→ ASSIGNED TASK: Transcribe exactly everything in the data below from the line containing "non-Hodgkin's type, Low" down to the line containing "medium amount of", both lines included and nothing further.

→ GIVEN DATA:
>>

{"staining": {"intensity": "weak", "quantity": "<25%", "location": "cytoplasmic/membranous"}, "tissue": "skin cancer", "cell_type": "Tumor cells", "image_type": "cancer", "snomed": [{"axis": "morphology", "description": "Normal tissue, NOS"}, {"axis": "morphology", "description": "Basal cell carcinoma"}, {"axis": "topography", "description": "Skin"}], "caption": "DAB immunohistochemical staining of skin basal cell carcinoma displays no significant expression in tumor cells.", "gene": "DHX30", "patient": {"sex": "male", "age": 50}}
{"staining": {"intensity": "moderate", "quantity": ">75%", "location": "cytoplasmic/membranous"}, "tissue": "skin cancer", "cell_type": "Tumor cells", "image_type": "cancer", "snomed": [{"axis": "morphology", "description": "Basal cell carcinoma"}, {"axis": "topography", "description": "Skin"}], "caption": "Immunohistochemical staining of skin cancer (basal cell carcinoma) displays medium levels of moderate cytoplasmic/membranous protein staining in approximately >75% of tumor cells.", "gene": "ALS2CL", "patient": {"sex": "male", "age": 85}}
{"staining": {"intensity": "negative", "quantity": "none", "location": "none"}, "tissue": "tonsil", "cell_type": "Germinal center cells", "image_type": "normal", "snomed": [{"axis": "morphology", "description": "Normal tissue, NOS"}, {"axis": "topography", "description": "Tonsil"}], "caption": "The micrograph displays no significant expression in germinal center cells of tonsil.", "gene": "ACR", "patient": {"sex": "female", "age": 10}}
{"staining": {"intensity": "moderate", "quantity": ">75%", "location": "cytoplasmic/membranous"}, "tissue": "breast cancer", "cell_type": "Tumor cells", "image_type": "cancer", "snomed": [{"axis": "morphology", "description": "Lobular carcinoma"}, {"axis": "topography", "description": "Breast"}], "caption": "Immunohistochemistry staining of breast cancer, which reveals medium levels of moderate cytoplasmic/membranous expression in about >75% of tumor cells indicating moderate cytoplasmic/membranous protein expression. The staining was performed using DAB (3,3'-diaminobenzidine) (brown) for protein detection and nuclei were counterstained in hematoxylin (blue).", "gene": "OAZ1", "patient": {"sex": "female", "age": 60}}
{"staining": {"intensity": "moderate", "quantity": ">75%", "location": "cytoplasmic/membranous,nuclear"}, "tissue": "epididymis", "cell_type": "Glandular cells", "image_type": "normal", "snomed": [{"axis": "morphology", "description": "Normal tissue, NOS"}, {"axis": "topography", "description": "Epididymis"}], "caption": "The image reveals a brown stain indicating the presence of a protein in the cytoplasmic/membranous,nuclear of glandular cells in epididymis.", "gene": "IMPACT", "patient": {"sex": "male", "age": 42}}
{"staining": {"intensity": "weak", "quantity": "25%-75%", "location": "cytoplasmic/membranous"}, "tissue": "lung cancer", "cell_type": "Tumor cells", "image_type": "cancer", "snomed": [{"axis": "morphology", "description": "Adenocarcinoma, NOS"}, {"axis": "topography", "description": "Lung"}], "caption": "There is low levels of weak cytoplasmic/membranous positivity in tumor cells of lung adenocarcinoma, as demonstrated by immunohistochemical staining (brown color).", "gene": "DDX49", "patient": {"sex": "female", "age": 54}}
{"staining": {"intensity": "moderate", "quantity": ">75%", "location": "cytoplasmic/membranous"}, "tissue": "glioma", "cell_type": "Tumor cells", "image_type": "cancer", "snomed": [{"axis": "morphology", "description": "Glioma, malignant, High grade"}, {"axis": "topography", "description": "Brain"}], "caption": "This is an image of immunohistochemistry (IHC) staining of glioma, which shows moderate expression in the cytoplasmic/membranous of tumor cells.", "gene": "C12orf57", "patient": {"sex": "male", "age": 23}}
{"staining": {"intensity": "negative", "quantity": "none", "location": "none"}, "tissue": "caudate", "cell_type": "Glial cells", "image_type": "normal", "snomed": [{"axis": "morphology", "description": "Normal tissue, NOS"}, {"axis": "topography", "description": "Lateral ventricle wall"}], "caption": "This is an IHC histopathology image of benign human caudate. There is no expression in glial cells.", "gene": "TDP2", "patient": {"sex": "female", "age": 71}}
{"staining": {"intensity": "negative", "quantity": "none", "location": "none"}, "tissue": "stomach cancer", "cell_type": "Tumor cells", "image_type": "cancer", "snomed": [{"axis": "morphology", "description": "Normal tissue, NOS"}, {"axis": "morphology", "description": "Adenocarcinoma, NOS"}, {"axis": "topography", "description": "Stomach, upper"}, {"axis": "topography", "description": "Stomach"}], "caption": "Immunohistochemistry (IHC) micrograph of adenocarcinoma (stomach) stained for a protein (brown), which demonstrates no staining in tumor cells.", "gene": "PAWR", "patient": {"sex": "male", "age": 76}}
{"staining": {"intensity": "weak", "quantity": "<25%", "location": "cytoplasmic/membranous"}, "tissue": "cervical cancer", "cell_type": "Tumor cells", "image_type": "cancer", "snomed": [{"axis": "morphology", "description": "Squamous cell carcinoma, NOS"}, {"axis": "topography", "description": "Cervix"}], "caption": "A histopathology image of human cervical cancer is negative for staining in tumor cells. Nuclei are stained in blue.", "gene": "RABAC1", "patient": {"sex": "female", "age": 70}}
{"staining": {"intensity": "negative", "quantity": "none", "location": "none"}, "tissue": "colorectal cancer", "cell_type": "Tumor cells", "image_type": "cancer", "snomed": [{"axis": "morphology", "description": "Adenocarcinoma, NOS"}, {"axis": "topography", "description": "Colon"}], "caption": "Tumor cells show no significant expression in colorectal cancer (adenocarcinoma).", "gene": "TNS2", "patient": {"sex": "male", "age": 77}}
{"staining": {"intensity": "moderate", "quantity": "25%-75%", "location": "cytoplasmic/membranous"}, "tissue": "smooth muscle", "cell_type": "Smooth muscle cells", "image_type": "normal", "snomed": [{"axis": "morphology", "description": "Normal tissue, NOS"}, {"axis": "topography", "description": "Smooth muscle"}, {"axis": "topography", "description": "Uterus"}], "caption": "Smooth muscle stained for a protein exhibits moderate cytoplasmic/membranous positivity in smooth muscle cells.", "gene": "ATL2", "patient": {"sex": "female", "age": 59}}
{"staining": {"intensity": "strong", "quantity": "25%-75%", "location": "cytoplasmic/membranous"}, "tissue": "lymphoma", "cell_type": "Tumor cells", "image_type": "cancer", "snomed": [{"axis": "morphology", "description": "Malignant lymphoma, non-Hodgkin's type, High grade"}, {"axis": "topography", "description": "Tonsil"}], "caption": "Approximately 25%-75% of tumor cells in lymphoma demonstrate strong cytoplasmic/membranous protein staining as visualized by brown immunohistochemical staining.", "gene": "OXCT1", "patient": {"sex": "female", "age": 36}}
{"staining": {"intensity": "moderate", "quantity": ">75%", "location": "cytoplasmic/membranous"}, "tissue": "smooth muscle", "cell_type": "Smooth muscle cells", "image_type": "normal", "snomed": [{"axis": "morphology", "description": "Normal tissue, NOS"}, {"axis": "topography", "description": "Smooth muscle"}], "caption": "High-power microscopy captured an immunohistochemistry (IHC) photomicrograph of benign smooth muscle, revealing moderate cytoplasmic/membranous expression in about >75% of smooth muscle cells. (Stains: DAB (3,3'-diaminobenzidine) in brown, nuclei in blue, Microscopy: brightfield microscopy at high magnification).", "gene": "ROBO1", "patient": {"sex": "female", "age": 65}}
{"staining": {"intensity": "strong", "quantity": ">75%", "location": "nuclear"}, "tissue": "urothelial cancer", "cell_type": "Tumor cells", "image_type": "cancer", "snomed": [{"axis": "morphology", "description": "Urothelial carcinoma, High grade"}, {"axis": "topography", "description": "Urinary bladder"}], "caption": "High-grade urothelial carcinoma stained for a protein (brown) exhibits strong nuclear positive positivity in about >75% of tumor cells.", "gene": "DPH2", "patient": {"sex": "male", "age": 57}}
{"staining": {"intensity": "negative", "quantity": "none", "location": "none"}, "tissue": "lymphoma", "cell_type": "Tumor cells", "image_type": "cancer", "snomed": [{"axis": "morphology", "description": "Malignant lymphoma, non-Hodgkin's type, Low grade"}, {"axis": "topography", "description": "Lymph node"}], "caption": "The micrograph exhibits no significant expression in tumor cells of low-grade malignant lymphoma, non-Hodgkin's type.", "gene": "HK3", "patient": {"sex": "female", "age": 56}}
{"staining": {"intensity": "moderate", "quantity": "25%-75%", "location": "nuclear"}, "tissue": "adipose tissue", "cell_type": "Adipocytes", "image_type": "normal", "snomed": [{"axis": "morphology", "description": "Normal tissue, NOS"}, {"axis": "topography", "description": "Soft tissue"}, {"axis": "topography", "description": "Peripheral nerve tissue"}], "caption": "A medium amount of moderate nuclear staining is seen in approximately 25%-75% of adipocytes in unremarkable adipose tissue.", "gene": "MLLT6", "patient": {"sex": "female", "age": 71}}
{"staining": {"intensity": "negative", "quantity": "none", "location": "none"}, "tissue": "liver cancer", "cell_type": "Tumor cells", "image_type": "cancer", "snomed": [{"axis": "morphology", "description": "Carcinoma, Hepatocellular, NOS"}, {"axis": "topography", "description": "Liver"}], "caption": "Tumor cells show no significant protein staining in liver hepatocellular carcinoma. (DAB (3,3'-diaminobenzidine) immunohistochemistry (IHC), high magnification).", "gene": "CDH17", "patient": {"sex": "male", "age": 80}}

<<

→ ANSWER TO THIS EXERCISE:
{"staining": {"intensity": "negative", "quantity": "none", "location": "none"}, "tissue": "lymphoma", "cell_type": "Tumor cells", "image_type": "cancer", "snomed": [{"axis": "morphology", "description": "Malignant lymphoma, non-Hodgkin's type, Low grade"}, {"axis": "topography", "description": "Lymph node"}], "caption": "The micrograph exhibits no significant expression in tumor cells of low-grade malignant lymphoma, non-Hodgkin's type.", "gene": "HK3", "patient": {"sex": "female", "age": 56}}
{"staining": {"intensity": "moderate", "quantity": "25%-75%", "location": "nuclear"}, "tissue": "adipose tissue", "cell_type": "Adipocytes", "image_type": "normal", "snomed": [{"axis": "morphology", "description": "Normal tissue, NOS"}, {"axis": "topography", "description": "Soft tissue"}, {"axis": "topography", "description": "Peripheral nerve tissue"}], "caption": "A medium amount of moderate nuclear staining is seen in approximately 25%-75% of adipocytes in unremarkable adipose tissue.", "gene": "MLLT6", "patient": {"sex": "female", "age": 71}}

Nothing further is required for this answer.